Lynne Kiesling

Institute for Regulatory Law & Economics

Lynne Kiesling is an economist focusing on regulation, market design, and the economics of digitization in the electricity industry. She is director of the Institute for Regulatory Law & Economics in the Center on Law, Business, and Economics, and is an adjunct professor in the Master of Science in Energy and Sustainability program, both at Northwestern University. She is also a research professor at University of Colorado Denver. Her academic background includes a BS in economics from Miami University (Ohio) and a PhD in economics from Northwestern University.

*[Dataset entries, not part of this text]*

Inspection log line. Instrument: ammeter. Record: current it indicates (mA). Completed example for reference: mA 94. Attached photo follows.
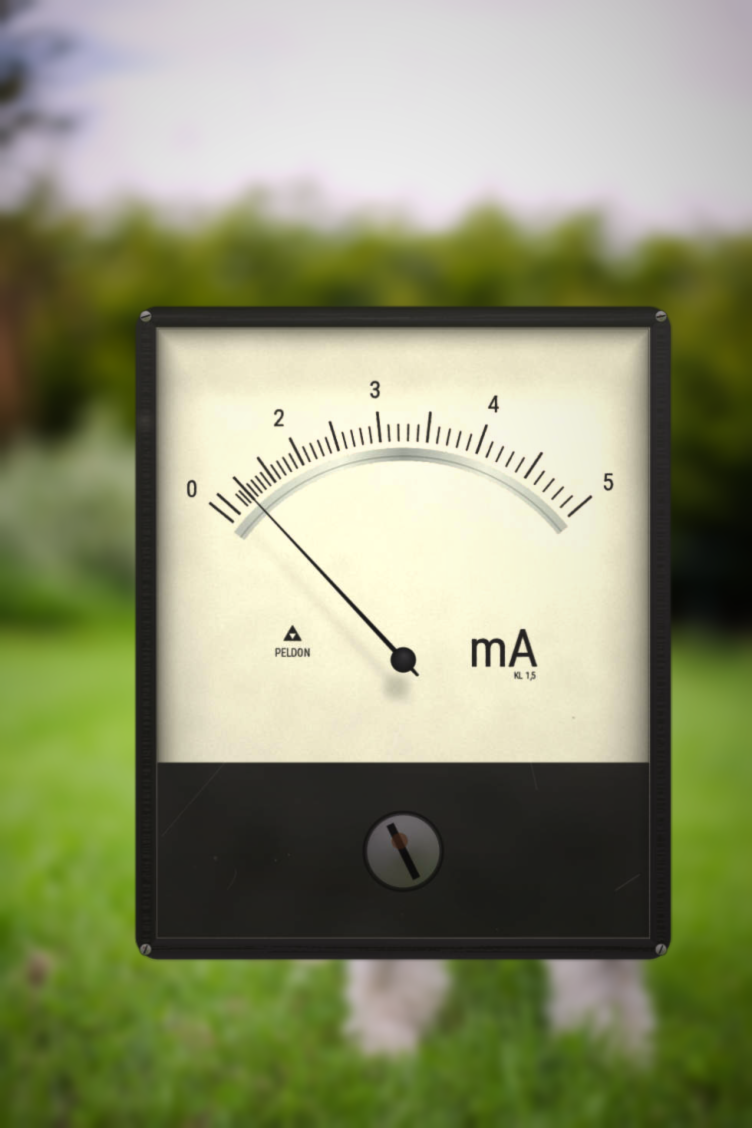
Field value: mA 1
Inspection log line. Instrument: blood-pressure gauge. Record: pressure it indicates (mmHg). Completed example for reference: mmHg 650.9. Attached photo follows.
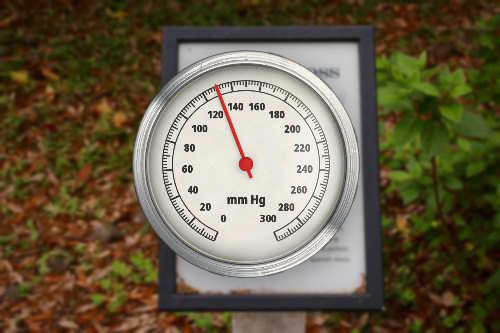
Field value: mmHg 130
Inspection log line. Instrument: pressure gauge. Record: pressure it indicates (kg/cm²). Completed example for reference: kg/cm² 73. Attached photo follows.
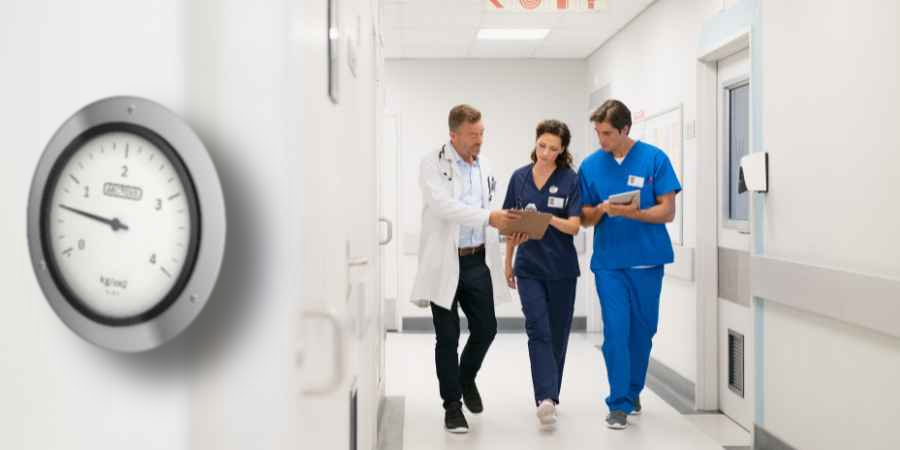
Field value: kg/cm² 0.6
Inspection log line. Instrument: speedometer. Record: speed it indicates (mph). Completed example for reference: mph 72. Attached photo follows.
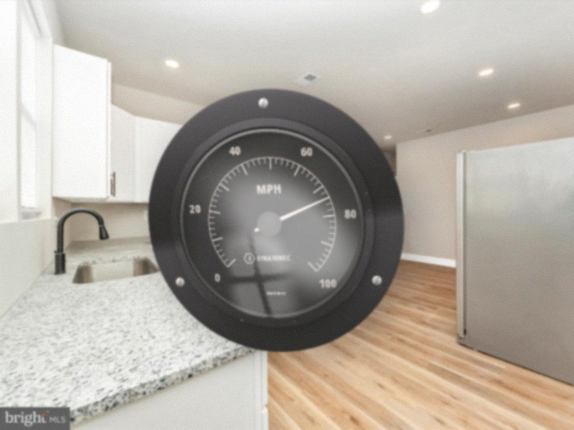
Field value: mph 74
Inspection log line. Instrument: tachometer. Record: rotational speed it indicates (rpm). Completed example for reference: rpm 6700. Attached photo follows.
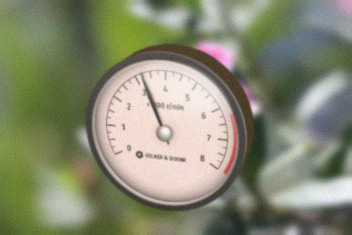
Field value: rpm 3250
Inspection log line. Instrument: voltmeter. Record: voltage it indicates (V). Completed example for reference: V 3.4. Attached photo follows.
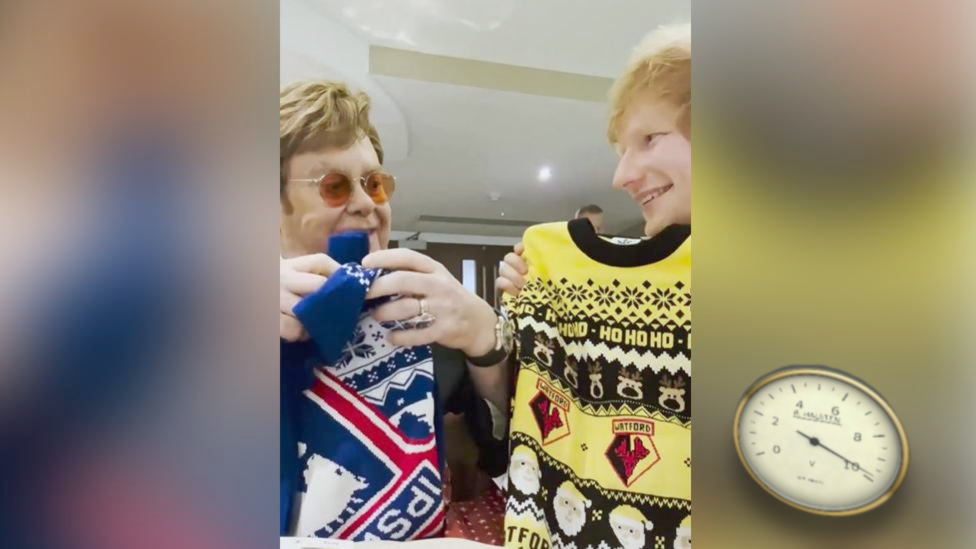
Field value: V 9.75
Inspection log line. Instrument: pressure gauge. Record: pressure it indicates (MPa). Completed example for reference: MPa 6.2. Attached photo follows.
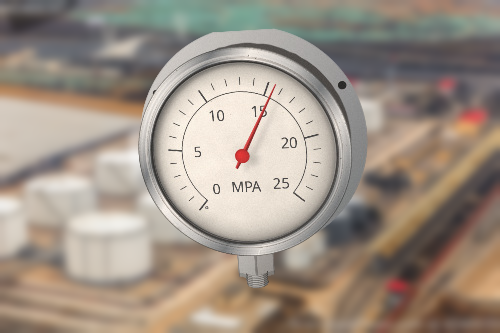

Lynne’s academic interests have long been focused on technology, the economic history of technological change, and how regulation and other institutions shape incentives to innovate. Her academic publications include Deregulation, Innovation, and Market Liberalization: Electricity Restructuring in a Constantly Evolving Environment (Routledge, 2008) and journal articles and book chapters on competition, market design, and the important role that market prices play as communication mechanisms in complex, decentralized networks. More recently, she and co-authors analyzed incomplete markets in risk in ERCOT in light of the 2021 Winter Storm Uri outages in “Private Risk and Social Resilience in Liberalized Electricity Markets,” Joule (2022), and she and Stephen Littlechild used a decentralized market process framework to analyze policy responses to Winter Storm Uri and recommend alternatives in “Hayek and the Texas Blackout,” Electricity Journal (2021).